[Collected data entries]
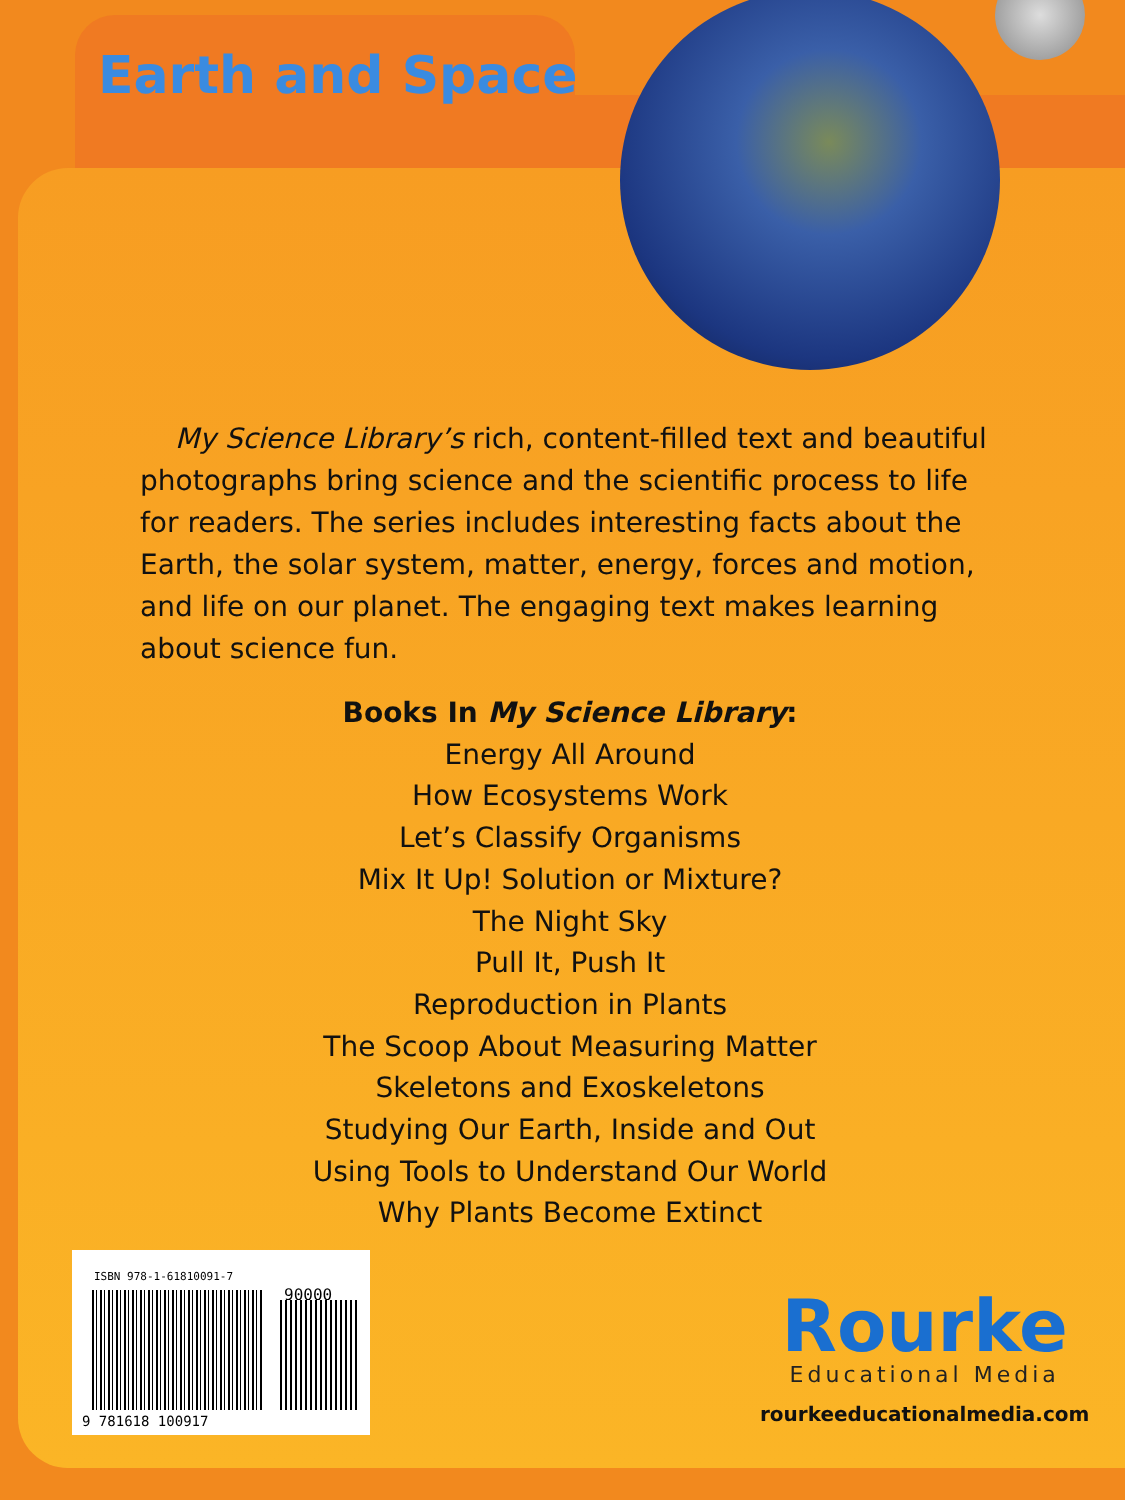Earth and Space
My Science Library’s rich, content-filled text and beautiful photographs bring science and the scientific process to life for readers. The series includes interesting facts about the Earth, the solar system, matter, energy, forces and motion, and life on our planet. The engaging text makes learning about science fun.
Books In My Science Library:
Energy All Around
How Ecosystems Work
Let’s Classify Organisms
Mix It Up! Solution or Mixture?
The Night Sky
Pull It, Push It
Reproduction in Plants
The Scoop About Measuring Matter
Skeletons and Exoskeletons
Studying Our Earth, Inside and Out
Using Tools to Understand Our World
Why Plants Become Extinct
ISBN 978-1-61810091-7
90000
9 781618 100917
Rourke
Educational Media
rourkeeducationalmedia.com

◆ **Aim of the task**
Now write out the data word for word, skipping every picture in it.

◆ **Solution to this exercise**
Earth and Space
My Science Library’s rich, content-filled text and beautiful photographs bring science and the scientific process to life for readers. The series includes interesting facts about the Earth, the solar system, matter, energy, forces and motion, and life on our planet. The engaging text makes learning about science fun.
Books In My Science Library:
Energy All Around
How Ecosystems Work
Let’s Classify Organisms
Mix It Up! Solution or Mixture?
The Night Sky
Pull It, Push It
Reproduction in Plants
The Scoop About Measuring Matter
Skeletons and Exoskeletons
Studying Our Earth, Inside and Out
Using Tools to Understand Our World
Why Plants Become Extinct
ISBN 978-1-61810091-7
90000
9 781618 100917
Rourke
Educational Media
rourkeeducationalmedia.com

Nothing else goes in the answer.